-- Exercise objective --
Copy out each line below in which the string "lines" appears.

..........

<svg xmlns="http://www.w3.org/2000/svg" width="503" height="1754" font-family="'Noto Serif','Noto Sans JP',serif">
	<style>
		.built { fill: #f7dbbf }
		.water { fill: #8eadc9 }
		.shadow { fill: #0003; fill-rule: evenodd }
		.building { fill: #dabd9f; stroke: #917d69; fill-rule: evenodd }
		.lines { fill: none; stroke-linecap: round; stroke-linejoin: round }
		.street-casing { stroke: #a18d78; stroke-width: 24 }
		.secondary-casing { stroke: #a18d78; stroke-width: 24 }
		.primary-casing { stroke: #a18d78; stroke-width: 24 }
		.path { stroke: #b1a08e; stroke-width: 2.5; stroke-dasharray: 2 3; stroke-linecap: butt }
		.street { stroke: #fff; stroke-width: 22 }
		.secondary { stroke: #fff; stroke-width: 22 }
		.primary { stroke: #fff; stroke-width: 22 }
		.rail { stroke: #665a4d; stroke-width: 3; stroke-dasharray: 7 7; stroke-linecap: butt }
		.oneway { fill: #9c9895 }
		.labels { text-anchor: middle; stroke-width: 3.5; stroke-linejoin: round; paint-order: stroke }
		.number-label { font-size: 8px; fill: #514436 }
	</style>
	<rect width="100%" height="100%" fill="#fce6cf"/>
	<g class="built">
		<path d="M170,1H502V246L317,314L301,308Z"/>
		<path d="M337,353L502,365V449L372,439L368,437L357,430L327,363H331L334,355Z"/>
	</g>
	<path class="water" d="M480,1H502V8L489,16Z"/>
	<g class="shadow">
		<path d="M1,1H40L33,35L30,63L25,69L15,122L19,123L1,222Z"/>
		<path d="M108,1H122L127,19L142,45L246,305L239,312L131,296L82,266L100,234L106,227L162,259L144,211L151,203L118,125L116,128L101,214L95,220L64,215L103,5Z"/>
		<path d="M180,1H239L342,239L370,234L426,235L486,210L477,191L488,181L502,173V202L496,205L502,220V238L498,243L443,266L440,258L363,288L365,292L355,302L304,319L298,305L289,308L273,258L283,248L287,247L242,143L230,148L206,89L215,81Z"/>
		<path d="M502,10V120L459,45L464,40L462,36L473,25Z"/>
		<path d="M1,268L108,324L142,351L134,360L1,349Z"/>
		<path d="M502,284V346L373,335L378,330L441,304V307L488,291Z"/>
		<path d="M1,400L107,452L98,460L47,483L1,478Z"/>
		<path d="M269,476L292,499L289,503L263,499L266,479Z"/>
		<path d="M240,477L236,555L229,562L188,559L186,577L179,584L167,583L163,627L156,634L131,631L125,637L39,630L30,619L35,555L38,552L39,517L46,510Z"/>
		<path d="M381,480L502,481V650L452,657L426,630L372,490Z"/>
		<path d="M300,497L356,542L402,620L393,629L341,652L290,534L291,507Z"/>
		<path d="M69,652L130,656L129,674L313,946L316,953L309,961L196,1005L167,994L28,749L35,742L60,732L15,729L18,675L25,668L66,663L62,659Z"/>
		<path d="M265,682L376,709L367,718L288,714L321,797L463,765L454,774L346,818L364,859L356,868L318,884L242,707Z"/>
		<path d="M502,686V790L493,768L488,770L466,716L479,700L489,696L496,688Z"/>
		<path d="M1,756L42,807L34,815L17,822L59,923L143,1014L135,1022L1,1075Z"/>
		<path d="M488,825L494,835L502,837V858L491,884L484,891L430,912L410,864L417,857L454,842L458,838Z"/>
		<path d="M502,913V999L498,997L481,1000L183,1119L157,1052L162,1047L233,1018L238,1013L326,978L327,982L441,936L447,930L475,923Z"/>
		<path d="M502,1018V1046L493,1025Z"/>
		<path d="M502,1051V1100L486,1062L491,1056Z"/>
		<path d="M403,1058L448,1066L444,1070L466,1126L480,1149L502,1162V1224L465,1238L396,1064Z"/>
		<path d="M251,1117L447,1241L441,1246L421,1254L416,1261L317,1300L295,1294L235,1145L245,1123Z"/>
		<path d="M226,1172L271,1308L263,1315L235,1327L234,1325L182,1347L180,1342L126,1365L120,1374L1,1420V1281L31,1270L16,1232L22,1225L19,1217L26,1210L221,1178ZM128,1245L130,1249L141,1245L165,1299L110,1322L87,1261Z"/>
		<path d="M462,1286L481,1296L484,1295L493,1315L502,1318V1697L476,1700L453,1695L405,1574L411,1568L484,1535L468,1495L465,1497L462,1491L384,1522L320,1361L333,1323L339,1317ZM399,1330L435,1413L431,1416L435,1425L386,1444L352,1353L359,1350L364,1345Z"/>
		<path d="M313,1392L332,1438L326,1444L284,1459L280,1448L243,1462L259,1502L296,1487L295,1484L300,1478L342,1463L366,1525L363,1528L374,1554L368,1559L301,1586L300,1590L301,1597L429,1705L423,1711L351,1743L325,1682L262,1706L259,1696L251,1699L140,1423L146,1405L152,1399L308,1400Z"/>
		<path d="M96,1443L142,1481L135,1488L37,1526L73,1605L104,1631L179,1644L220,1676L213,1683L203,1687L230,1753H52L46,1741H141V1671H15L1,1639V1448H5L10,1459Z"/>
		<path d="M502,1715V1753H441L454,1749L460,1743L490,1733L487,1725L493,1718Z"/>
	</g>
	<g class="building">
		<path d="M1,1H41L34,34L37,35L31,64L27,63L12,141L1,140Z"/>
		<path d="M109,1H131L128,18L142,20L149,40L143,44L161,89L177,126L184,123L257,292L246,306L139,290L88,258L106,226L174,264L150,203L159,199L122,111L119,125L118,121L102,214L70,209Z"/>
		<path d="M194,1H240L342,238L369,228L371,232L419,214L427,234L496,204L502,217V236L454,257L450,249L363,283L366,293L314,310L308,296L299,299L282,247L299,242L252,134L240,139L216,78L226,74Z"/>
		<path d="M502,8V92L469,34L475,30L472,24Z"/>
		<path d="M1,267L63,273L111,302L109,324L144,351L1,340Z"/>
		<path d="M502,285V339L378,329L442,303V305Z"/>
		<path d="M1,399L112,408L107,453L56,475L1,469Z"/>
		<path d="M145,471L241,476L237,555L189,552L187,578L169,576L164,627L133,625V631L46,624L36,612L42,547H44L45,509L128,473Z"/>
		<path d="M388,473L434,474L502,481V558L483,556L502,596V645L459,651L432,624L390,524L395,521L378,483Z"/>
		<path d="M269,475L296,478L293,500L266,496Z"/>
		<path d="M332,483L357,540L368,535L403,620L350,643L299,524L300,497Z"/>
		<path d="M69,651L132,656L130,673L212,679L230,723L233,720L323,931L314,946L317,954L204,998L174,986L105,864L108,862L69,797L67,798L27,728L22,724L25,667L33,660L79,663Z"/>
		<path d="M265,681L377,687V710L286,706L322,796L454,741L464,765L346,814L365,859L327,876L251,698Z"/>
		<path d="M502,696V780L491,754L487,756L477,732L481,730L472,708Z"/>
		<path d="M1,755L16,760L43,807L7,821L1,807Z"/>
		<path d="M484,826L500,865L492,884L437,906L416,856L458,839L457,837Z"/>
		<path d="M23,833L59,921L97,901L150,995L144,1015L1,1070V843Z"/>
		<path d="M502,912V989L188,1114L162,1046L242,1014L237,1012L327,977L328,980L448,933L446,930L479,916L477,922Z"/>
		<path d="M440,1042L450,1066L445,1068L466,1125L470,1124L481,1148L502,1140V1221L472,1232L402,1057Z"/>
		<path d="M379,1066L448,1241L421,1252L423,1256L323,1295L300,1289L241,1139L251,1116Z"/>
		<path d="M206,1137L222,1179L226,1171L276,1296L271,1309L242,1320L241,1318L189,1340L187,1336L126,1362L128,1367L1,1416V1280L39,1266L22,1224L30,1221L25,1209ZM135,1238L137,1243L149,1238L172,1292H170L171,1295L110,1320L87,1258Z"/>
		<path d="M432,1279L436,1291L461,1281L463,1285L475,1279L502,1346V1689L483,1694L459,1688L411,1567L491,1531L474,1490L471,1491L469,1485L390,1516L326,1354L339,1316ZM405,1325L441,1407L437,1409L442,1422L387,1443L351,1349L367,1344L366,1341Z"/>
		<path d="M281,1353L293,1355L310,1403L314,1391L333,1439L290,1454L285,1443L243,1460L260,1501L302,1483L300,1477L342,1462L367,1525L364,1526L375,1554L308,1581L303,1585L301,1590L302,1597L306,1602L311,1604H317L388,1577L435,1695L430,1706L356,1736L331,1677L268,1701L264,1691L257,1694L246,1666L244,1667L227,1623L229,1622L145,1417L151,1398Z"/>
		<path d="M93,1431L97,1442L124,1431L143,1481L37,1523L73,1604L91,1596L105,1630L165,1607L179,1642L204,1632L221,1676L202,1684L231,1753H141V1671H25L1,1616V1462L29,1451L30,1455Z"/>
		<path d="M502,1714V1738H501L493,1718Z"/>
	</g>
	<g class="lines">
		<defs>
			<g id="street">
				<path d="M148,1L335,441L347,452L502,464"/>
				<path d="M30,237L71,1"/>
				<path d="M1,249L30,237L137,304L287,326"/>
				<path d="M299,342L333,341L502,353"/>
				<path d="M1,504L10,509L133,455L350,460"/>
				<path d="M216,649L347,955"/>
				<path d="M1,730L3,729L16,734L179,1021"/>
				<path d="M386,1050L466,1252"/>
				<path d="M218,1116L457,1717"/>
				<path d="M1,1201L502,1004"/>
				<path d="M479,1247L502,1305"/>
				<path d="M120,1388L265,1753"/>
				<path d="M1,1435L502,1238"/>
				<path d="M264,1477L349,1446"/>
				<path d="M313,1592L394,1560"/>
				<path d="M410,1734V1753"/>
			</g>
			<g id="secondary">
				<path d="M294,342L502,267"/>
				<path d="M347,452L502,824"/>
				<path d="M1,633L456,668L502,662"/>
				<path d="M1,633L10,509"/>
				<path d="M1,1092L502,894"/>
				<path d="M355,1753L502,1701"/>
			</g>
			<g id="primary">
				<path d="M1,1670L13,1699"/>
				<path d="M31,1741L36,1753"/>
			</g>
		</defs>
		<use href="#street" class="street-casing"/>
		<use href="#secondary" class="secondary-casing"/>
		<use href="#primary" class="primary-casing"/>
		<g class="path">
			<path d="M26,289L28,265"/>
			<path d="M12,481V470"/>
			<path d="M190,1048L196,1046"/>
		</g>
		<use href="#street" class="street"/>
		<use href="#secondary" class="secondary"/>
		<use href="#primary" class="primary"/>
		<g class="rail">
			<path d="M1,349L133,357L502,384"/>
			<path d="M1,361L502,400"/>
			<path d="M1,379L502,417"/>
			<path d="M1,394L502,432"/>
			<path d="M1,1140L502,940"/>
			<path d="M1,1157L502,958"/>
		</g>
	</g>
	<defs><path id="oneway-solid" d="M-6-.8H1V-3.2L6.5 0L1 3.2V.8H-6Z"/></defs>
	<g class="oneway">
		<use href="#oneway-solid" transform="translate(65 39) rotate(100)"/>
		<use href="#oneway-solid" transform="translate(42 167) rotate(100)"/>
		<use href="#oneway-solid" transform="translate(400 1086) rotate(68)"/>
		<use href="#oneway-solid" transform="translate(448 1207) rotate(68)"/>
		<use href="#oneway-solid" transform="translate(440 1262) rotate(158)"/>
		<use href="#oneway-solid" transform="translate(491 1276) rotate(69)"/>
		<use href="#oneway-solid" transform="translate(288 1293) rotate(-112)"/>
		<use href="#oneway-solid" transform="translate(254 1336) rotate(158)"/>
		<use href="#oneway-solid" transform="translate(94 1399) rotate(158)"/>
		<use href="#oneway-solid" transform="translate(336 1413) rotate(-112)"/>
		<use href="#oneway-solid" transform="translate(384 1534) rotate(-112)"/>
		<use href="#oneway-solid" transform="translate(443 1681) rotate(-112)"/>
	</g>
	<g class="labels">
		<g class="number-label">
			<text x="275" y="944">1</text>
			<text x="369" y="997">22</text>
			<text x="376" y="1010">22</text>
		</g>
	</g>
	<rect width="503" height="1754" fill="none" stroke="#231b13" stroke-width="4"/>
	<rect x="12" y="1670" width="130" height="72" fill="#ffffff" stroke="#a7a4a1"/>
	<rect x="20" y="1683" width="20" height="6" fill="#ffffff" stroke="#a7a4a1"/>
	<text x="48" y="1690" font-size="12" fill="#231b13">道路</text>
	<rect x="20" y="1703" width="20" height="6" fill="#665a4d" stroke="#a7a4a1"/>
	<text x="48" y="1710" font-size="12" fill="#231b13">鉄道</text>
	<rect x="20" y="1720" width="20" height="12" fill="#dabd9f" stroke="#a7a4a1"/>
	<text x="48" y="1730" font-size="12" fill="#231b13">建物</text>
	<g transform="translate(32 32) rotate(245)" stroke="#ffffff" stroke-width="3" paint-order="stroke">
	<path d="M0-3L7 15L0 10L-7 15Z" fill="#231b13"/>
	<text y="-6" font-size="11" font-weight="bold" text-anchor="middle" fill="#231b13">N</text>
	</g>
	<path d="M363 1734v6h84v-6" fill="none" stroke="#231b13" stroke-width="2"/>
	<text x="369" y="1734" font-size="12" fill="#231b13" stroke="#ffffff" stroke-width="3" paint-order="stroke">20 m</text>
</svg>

..........

-- Response to this task --
		.lines { fill: none; stroke-linecap: round; stroke-linejoin: round }
	<g class="lines">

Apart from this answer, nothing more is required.